(Dataset excerpts)

========================

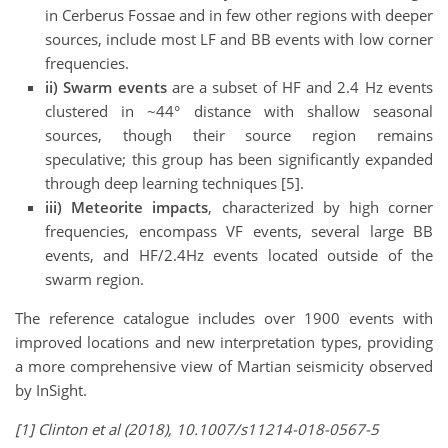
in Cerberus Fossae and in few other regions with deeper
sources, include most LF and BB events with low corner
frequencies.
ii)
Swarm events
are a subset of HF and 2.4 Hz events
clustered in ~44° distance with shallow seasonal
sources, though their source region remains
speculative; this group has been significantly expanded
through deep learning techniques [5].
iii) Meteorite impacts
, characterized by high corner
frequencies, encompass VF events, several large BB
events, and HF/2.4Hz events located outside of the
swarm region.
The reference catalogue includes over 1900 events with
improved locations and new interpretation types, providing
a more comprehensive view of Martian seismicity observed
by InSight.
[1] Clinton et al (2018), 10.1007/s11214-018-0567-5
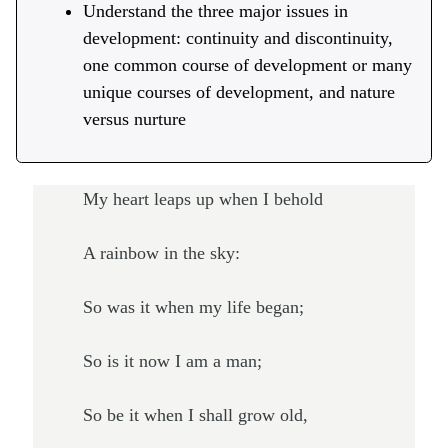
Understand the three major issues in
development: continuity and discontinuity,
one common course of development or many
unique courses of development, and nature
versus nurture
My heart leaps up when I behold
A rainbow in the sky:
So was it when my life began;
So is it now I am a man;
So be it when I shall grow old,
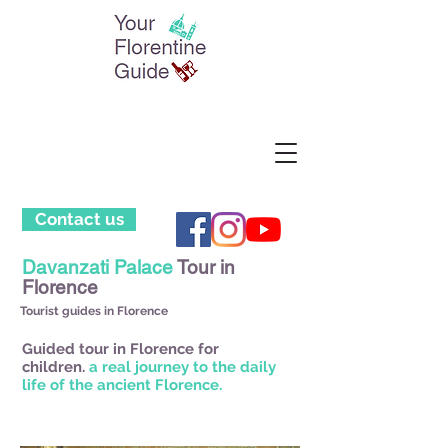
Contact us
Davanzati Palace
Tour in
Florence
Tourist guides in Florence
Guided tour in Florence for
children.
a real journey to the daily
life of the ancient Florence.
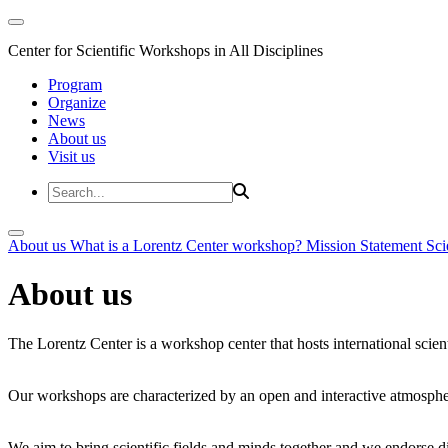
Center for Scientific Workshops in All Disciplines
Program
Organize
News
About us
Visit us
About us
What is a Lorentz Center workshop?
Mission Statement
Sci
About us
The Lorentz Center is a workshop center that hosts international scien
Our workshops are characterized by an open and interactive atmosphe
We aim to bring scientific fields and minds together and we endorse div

========================

Copy out the lines of the items exactly, from the line containing "Understand the three major issues in" through the end of the items, and leave out the pictures.

## REPLY
Understand the three major issues in
development: continuity and discontinuity,
one common course of development or many
unique courses of development, and nature
versus nurture
My heart leaps up when I behold
A rainbow in the sky:
So was it when my life began;
So is it now I am a man;
So be it when I shall grow old,
Contact us
Davanzati Palace
Tour in
Florence
Tourist guides in Florence
Guided tour in Florence for
children.
a real journey to the daily
life of the ancient Florence.
Center for Scientific Workshops in All Disciplines
Program
Organize
News
About us
Visit us
About us
What is a Lorentz Center workshop?
Mission Statement
Sci
About us
The Lorentz Center is a workshop center that hosts international scien
Our workshops are characterized by an open and interactive atmosphe
We aim to bring scientific fields and minds together and we endorse div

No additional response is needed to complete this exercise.